* **Try it**: Copy the lines below that contain "contrast".

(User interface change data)
*** Block opens ***

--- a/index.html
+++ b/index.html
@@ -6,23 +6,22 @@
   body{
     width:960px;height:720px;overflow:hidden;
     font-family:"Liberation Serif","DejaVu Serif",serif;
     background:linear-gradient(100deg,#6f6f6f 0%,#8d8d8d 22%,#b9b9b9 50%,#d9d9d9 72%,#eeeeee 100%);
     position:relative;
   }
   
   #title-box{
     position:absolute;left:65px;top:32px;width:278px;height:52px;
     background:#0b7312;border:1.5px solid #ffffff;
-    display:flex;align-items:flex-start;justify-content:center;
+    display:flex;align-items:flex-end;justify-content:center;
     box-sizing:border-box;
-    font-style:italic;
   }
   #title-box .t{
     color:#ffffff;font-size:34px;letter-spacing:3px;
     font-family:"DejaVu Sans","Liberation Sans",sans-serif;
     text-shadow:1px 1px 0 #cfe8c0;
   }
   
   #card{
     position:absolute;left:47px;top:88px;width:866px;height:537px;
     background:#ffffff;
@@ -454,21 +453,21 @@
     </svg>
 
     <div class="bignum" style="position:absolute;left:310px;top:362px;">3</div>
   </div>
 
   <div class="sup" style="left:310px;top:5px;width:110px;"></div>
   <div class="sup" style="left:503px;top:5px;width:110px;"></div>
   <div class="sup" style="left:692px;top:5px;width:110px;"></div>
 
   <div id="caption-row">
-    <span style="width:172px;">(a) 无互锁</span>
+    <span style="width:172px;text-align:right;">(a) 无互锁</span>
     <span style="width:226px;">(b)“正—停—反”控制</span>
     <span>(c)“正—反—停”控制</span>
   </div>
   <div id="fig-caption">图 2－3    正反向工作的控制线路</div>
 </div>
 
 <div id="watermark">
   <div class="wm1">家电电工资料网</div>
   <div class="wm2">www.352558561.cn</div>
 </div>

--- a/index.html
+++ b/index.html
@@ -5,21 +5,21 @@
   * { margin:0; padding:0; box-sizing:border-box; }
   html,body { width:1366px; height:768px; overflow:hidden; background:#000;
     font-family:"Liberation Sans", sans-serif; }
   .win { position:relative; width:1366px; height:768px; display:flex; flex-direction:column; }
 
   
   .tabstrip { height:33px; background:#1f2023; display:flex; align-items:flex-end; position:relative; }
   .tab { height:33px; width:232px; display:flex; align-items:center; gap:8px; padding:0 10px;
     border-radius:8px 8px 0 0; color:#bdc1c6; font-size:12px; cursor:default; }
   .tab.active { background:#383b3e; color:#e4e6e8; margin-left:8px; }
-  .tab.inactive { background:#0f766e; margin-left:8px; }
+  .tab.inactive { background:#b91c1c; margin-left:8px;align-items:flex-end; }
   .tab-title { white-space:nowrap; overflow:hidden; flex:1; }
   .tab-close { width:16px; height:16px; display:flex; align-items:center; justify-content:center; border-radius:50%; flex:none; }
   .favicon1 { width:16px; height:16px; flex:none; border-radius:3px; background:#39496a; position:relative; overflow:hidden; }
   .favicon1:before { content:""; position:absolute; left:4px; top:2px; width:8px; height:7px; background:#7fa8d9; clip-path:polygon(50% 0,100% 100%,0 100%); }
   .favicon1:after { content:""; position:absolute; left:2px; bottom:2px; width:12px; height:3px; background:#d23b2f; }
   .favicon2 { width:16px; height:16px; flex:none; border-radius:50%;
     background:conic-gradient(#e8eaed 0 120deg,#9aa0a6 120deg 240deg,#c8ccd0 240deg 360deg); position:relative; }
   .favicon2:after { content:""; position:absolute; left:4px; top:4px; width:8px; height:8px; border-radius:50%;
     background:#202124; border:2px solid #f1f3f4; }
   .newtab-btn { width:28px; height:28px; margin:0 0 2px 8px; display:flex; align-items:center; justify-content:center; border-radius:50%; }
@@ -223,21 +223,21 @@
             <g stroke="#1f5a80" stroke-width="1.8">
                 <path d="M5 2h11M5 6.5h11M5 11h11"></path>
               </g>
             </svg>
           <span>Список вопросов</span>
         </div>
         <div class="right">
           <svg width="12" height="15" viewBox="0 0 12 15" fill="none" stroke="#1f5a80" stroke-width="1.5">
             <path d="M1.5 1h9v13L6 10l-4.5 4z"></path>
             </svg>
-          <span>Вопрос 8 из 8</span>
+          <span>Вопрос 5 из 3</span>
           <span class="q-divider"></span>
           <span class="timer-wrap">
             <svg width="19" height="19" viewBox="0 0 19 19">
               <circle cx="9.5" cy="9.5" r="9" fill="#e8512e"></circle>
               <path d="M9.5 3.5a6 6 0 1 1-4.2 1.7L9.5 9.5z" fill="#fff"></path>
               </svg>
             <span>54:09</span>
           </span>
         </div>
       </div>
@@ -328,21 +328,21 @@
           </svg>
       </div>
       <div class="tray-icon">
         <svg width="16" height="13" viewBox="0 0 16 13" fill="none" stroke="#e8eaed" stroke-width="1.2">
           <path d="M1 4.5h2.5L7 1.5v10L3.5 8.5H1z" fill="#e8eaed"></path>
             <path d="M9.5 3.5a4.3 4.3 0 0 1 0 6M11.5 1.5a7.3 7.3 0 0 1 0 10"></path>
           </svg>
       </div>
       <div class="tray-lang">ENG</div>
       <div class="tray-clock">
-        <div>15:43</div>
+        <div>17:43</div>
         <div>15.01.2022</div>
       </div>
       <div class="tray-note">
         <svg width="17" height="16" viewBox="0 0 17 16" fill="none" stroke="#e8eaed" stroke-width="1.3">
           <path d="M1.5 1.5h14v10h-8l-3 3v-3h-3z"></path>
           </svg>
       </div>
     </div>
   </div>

*** Block closes ***
*** Block opens ***

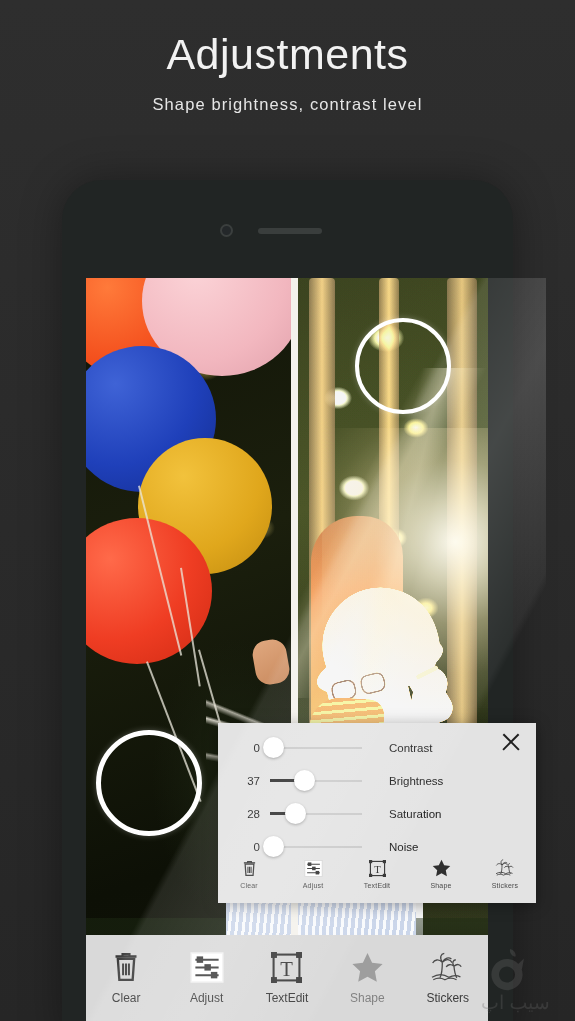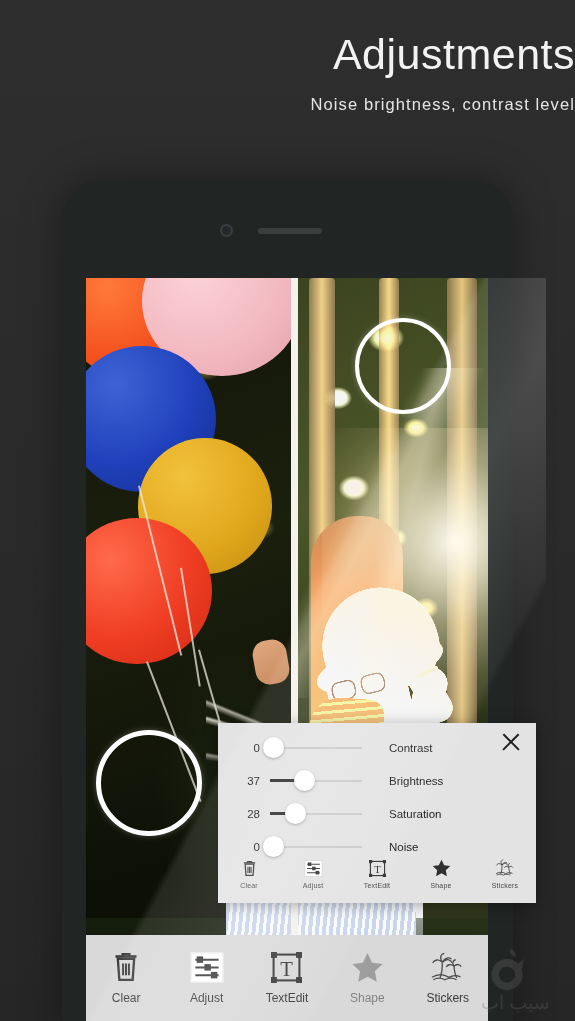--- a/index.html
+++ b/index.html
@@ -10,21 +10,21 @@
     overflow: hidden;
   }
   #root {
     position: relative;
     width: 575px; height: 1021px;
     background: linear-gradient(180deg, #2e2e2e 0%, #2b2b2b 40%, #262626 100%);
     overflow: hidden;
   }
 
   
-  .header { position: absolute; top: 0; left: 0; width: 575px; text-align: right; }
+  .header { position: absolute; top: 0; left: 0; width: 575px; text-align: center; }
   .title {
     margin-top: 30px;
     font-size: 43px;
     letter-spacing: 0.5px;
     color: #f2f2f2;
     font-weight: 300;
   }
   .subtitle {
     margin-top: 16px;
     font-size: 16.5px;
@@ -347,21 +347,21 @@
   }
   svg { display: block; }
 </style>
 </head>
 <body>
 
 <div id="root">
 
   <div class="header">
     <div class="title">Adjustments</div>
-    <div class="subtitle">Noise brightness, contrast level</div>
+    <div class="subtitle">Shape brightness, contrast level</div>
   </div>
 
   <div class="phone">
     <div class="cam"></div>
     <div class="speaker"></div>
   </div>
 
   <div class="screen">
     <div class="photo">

*** Block closes ***

* **Answer for the task**:
-    <div class="subtitle">Noise brightness, contrast level</div>
+    <div class="subtitle">Shape brightness, contrast level</div>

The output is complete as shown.